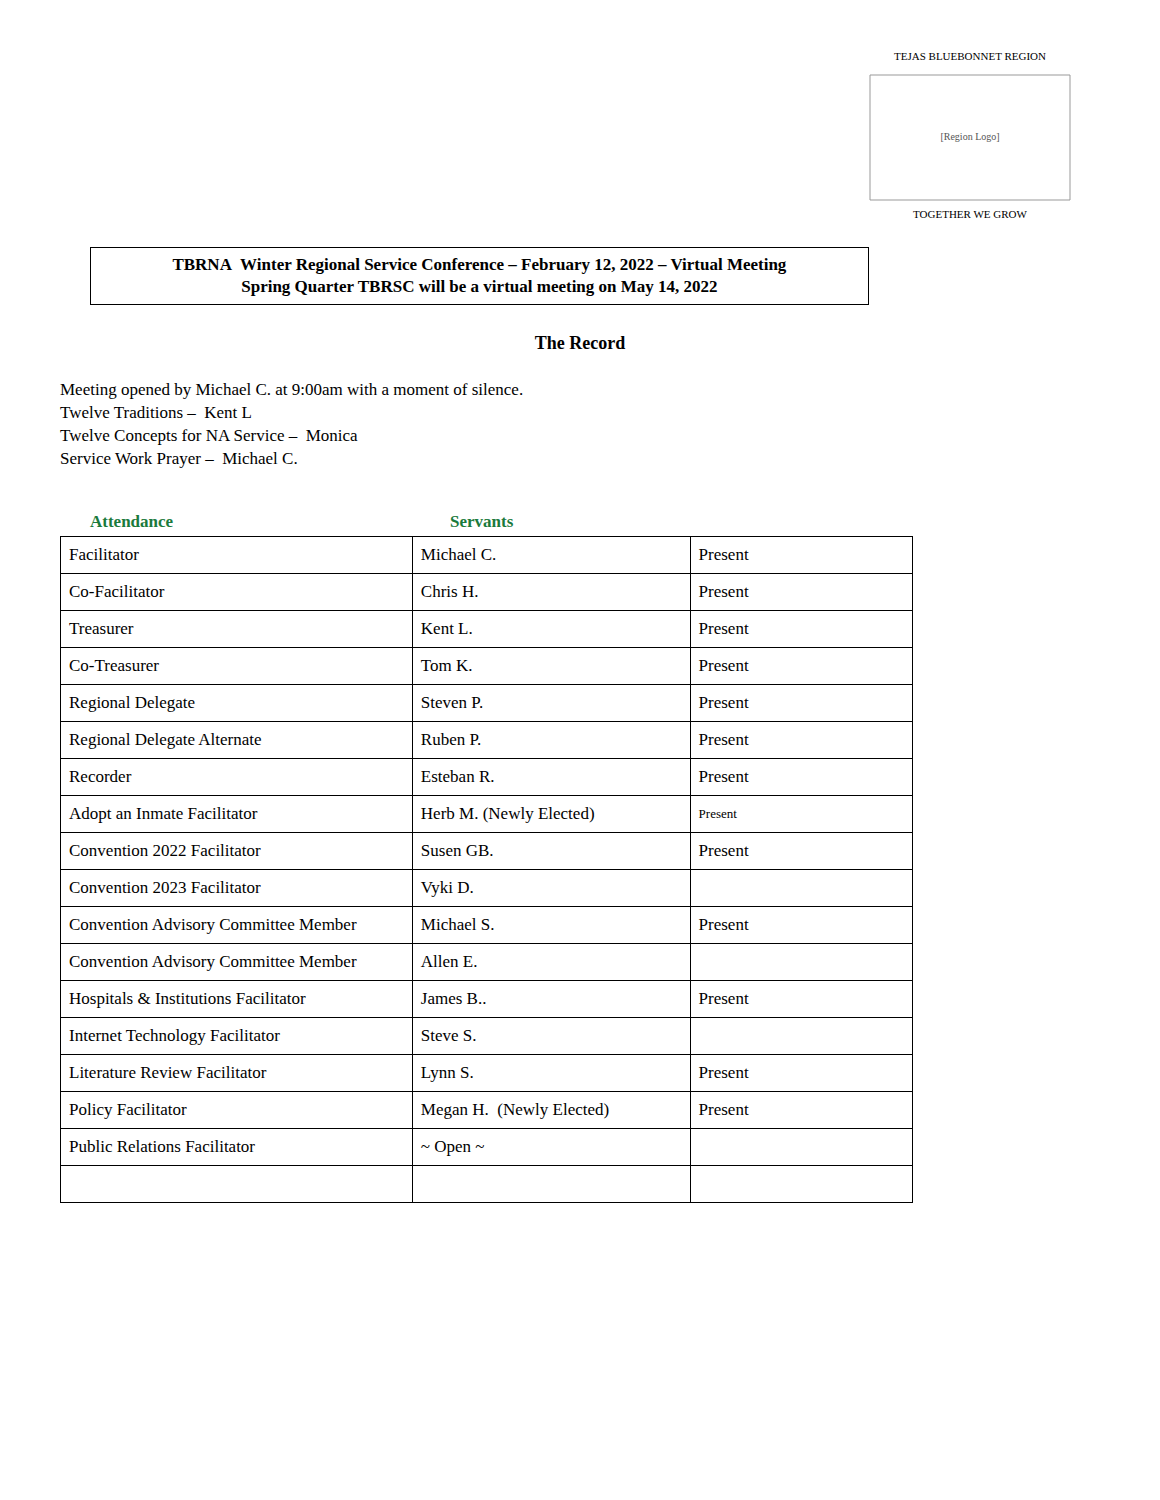TBRNA Winter Regional Service Conference – February 12, 2022 – Virtual Meeting
Spring Quarter TBRSC will be a virtual meeting on May 14, 2022
The Record
Meeting opened by Michael C. at 9:00am with a moment of silence.
Twelve Traditions – Kent L
Twelve Concepts for NA Service – Monica
Service Work Prayer – Michael C.
Attendance Servants
| Facilitator | Michael C. | Present |
| Co-Facilitator | Chris H. | Present |
| Treasurer | Kent L. | Present |
| Co-Treasurer | Tom K. | Present |
| Regional Delegate | Steven P. | Present |
| Regional Delegate Alternate | Ruben P. | Present |
| Recorder | Esteban R. | Present |
| Adopt an Inmate Facilitator | Herb M. (Newly Elected) | Present |
| Convention 2022 Facilitator | Susen GB. | Present |
| Convention 2023 Facilitator | Vyki D. | |
| Convention Advisory Committee Member | Michael S. | Present |
| Convention Advisory Committee Member | Allen E. | |
| Hospitals & Institutions Facilitator | James B.. | Present |
| Internet Technology Facilitator | Steve S. | |
| Literature Review Facilitator | Lynn S. | Present |
| Policy Facilitator | Megan H. (Newly Elected) | Present |
| Public Relations Facilitator | ~ Open ~ | |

════════════════

Your output must contain exactly the lines from the one containing "H. | Present |" to the final line of the data above, and no other text.

■ **SOLUTION FOR THIS PROBLEM**:
| Co-Facilitator | Chris H. | Present |
| Treasurer | Kent L. | Present |
| Co-Treasurer | Tom K. | Present |
| Regional Delegate | Steven P. | Present |
| Regional Delegate Alternate | Ruben P. | Present |
| Recorder | Esteban R. | Present |
| Adopt an Inmate Facilitator | Herb M. (Newly Elected) | Present |
| Convention 2022 Facilitator | Susen GB. | Present |
| Convention 2023 Facilitator | Vyki D. | |
| Convention Advisory Committee Member | Michael S. | Present |
| Convention Advisory Committee Member | Allen E. | |
| Hospitals & Institutions Facilitator | James B.. | Present |
| Internet Technology Facilitator | Steve S. | |
| Literature Review Facilitator | Lynn S. | Present |
| Policy Facilitator | Megan H. (Newly Elected) | Present |
| Public Relations Facilitator | ~ Open ~ | |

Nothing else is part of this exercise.